We ran 10 simulation trials in each of the above 6 networks, and we did this for both Shadow and Phantom, for a total of 120 simulations. In total, these experiments required more than a month of computation time on our machines even when distributed across a 5-machine cluster.

Due to the large resource requirements, we do not expect that it will be easy to reproduce our results. We provide instructions on how to run the experiments in case they are useful. Additionally, we publish some simulation outputs that we used to produce plots for the paper for additional utility.

If you are not going to run the experiments, you can skip ahead to the “plot results” section to learn how to reproduce our plots from our data.

Docker setup

Make sure to install Docker and git. and then run the following commands. This process may take up to 15 minutes:

git clone https://github.com/netsim-atc2022/netsim-atc2022.github.io.git
cd netsim-atc2022.github.io/setup
bash build_tor.sh

Once the above commands complete successfully, you should be able to run the netsim:tor image in a container and get a shell:

docker run \
    --privileged \
    --tmpfs /dev/shm:rw,nosuid,nodev,exec,size=10g \
    -it netsim:tor \
    bash

Once inside the container, you can check that the installation is working:

/classic/bin/shadow --help
/phantom/bin/shadow --help

Type exit to leave the container.

Run experiments

The experiments can be run using the following commands, starting from the artifact base directory netsim-atc2022.github.io/:

cd tor
mv configs exps
cd exps

for f in shadowtor* ; do tar xaf ${f} ; rm ${f} ; done

for d in shadowtor*phantom*
do
    cd ${d}
    cp ../../launch.sh .
    cp ../../run_phantom.sh run.sh
    bash launch.sh
    cd ..
done

for d in shadowtor*classic
do
    cd ${d}
    cp ../../launch.sh .
    cp ../../run_classic.sh run.sh
    bash launch.sh
    cd ..
done

The launch.sh script will launch docker and cause it to execute the run.sh script to run all of the experiment configs in serial. This probably isn’t exactly what you want: you may want to distribute the experiments, or you may want to only run some of the smaller experiments and skip running the larger ones. However, the scripts provide an illustrative example and can be used as a starting point from which you can modify to suit your needs.

Plot results

The output of our own execution of the experiments described above are provided in the data directory. Our plot script will plot this data. If you want the plot script to plot your own data, you need to move the results from your exps/shadowtor*/plot.data directories into a file structure similar to our provided data directory.

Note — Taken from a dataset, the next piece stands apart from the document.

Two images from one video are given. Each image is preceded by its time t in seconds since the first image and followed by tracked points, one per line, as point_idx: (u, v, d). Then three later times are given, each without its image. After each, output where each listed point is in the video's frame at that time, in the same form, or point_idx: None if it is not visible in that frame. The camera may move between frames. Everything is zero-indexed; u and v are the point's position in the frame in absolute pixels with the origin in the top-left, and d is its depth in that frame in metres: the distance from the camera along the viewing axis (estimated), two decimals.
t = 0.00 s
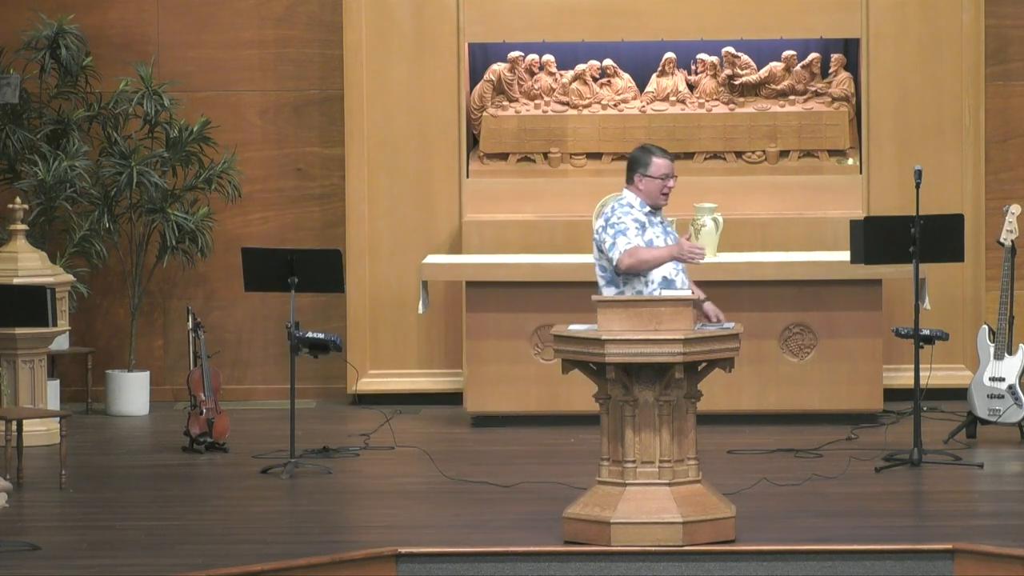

Set up the analysis environment, starting from the artifact base directory netsim-atc2022.github.io/:

cd tor
python3 -m venv pyenv
source pyenv/bin/activate
pip install -U pip
pip install -r requirements.txt

Generate the plots:

python3 plot.py > stats.txt

This scripts will produce several PDF plots, including those we show in the paper in Figures 22a, 22b, and 22c.